» What you are asked to do: After locating the line with "False | '6' | N/A |" in the records below, print it and every line after it exactly.

Stored entries:
───
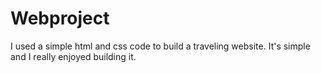 # Webproject
I used a simple html and css code to build a traveling website. It's simple and I really enjoyed building it.
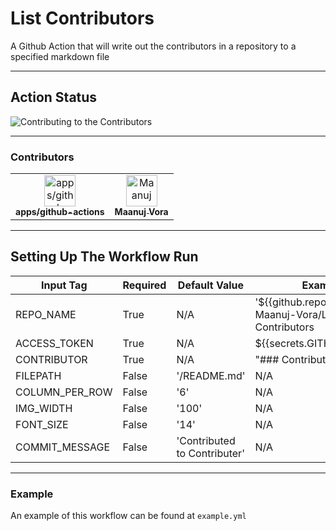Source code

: 
# List Contributors

A Github Action that will write out the contributors in a repository to a specified markdown file

---

## Action Status

![Contributing to the Contributors](https://github.com/Maanuj-Vora/List-Contributors/workflows/Contributing%20to%20the%20Contributors/badge.svg)

---

### Contributors
<html><table><tr><td align="center"><a href=https://github.com/apps/github-actions><img src=https://avatars2.githubusercontent.com/in/15368?v=4 width="50;" alt=apps/github-actions/><br /><sub style="font-size:14px"><b>apps/github-actions</b></sub></a></td><td align="center"><a href=https://github.com/Maanuj-Vora><img src=https://avatars1.githubusercontent.com/u/31610859?v=4 width="50;" alt=Maanuj Vora/><br /><sub style="font-size:14px"><b>Maanuj Vora</b></sub></a></td></tr></table></html>

---

## Setting Up The Workflow Run

| Input Tag | Required | Default Value | Example |
|--|--|--|--|
| REPO_NAME | True | N/A | '${{github.repository}}' or Maanuj-Vora/List-Contributors |
| ACCESS_TOKEN | True | N/A | ${{secrets.GITHUB_TOKEN}} |
| CONTRIBUTOR | True | N/A | "### Contributors" |
| FILEPATH | False | '/README.md' | N/A |
| COLUMN_PER_ROW | False | '6' | N/A |
| IMG_WIDTH | False | '100' | N/A |
| FONT_SIZE | False | '14' | N/A | 
| COMMIT_MESSAGE | False | 'Contributed to Contributer' | N/A |

---

### Example

An example of this workflow can be found at `example.yml`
───
» Worked solution:
| COLUMN_PER_ROW | False | '6' | N/A |
| IMG_WIDTH | False | '100' | N/A |
| FONT_SIZE | False | '14' | N/A | 
| COMMIT_MESSAGE | False | 'Contributed to Contributer' | N/A |

---

### Example

An example of this workflow can be found at `example.yml`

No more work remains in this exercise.